To Stoecklein,  Hacquebord, and others, because system leaders do not understand variation, they continue to lack the knowledge to manage humanely; instead they prod along tampering with the system.  Because of this lack of understanding of systems theory, they think that most of the problems of schools can put on the shoulders of teachers, and they continue to think that simple causal relationships define the teacher-student relationship.  Nothing could be further from the truth.

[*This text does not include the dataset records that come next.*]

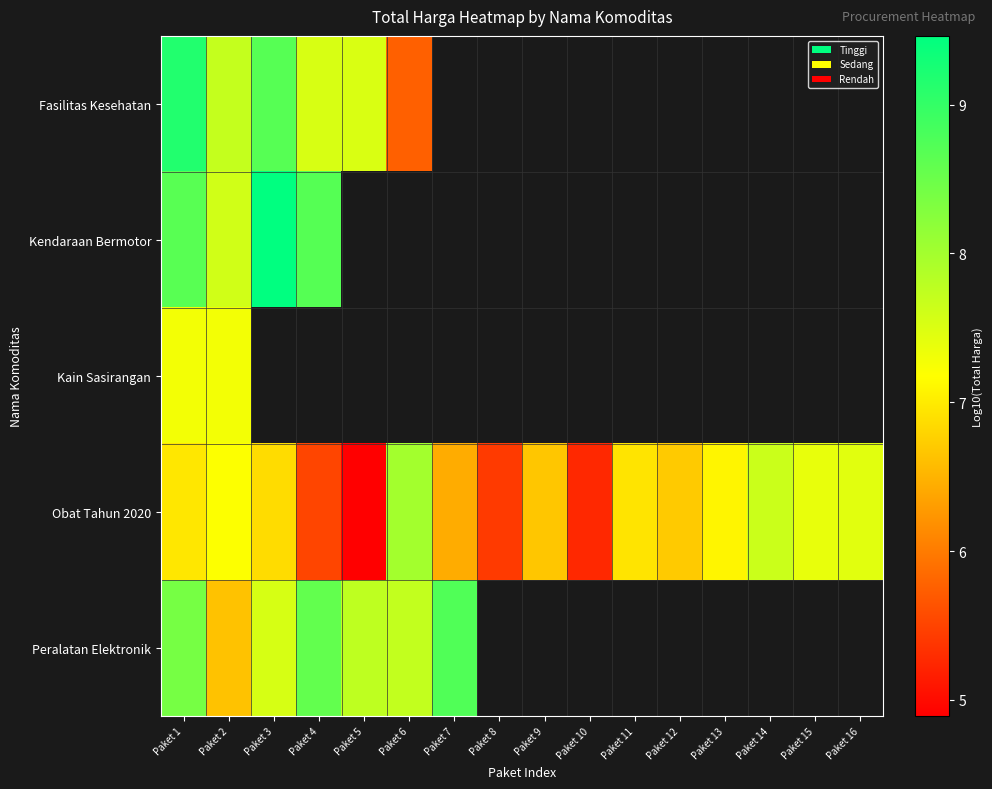

What is the difference between the maximum and minimum values in the Kendaraan Bermotor series?

1.9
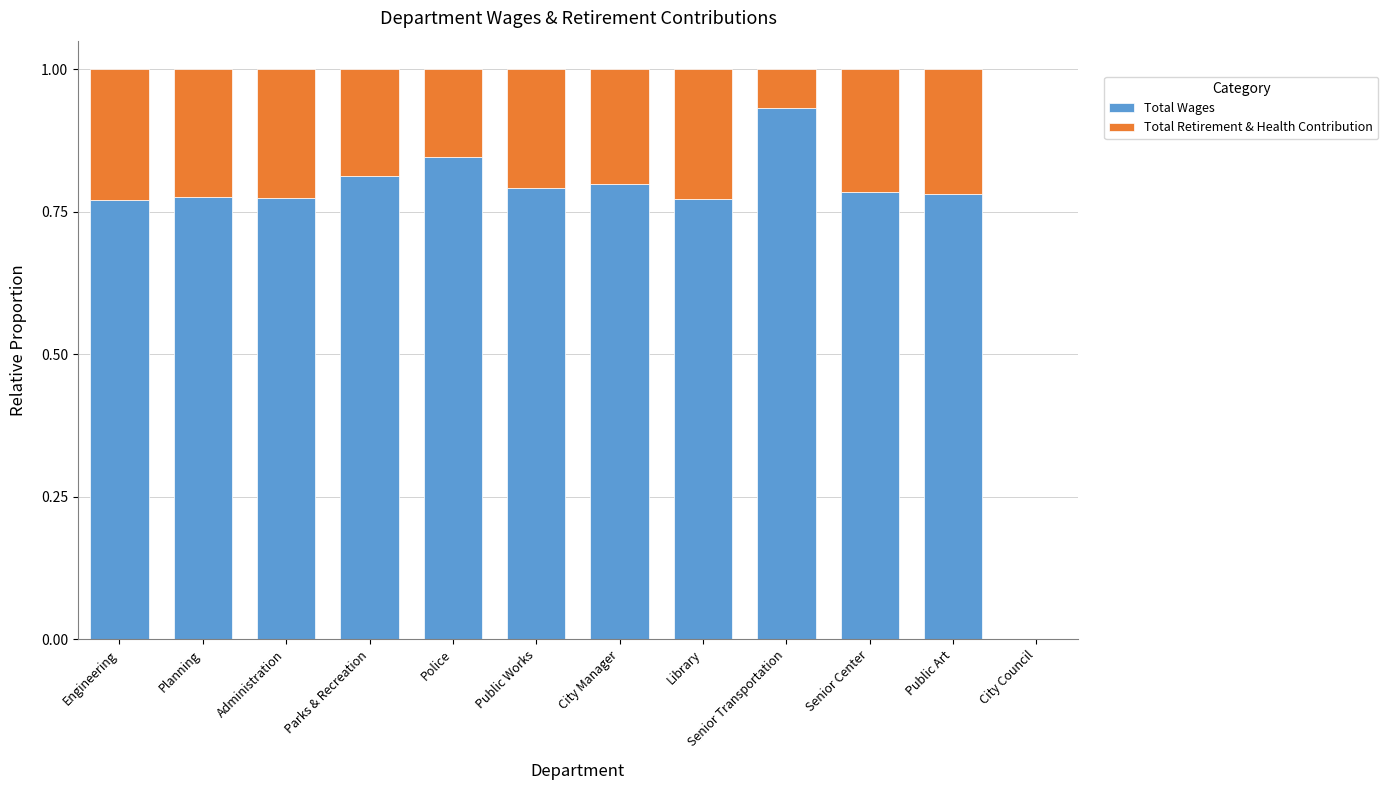

Which category has the highest value in the Total Wages series?

Senior Transportation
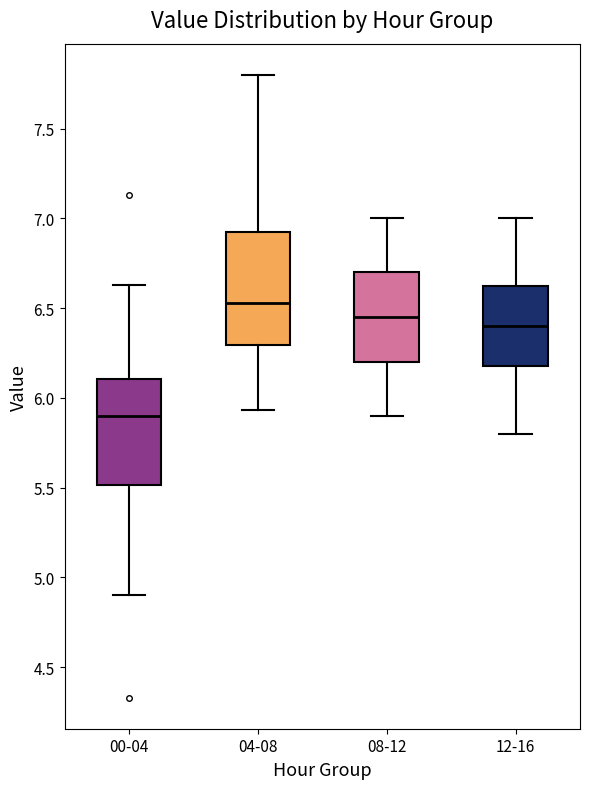

Reading left to right, transcribe this box plot: for each box, give where its median line is, the range the box spans, and where its two whiskers end, as read against the y-axis. The values are not printed on the chart, so give them approximately, as read against the axis.

00-04: median 5.90, box 5.50 to 6.10, whiskers 4.90 to 6.65
04-08: median 6.55, box 6.30 to 6.95, whiskers 5.95 to 7.80
08-12: median 6.45, box 6.20 to 6.70, whiskers 5.90 to 7.00
12-16: median 6.40, box 6.20 to 6.65, whiskers 5.80 to 7.00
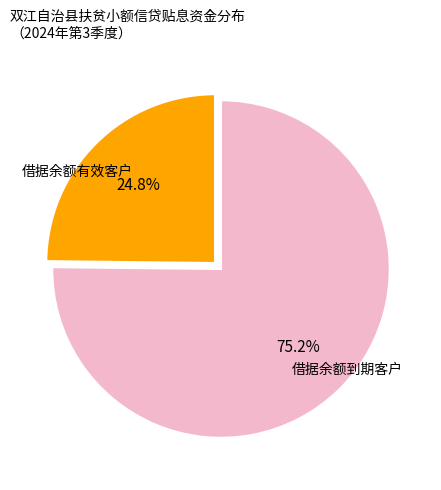

Is there any slice that represents more than half of the pie?

Yes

What is the effect of using student test scores to evaluate teachers?  Its demoralizing not only to teachers, but imagine the kid who says to herself, “today I am going to take a test that will decide if my teacher is hired or fired!”  What’s the effect of this in the school culture?  How would you approach the curriculum if you knew that student scores will affect your performance and job stability?  Wouldn’t you teach to the test?  Using pre-test vs post-test scores, Value Added Measures, and high-stakes tests are unsubstantiated methods that have very low reliability on the one hand, and are simply invalid on the other.  How can school board members vote to carry out such as plan in their own school district?  What are they thinking if they do this?

Last year, a group of Georgia university professors, who are experts in the field of educational evaluation, posted a letter to Governor Deal, State School Superintendent Barge, as well as key politicians in the Georgia Legislature, and superintendents of school districts participating in Georgia’s Race to the Top.   The researchers provided detailed evidence that the teacher evaluation system that the Georgia Department of Education has created is not based on supporting research.  They raised the following concerns, and recommended that using student achievement scores to evaluate teachers should be postponed.  Their concerns included the following:

  1. Value Added Models are not proven;
  2. GA is not prepared to implement this evaluation model;
  3. This model is not the most useful way to spend education funds;
  4. Students will be adversely affected by this Value Added Model.

We need not only suspend the use of teacher evaluation systems based on student achievement gains, we need to think differently about schools.  We need to heed Einstein’s warning that we can’t solve the problems created by the current pattern of thought using the current pattern of thought.

My dear colleagues, school board members, school leaders, if you think student output as measured by achievement tests is a way to evaluate teacher effectiveness, please consider that you might be wrong.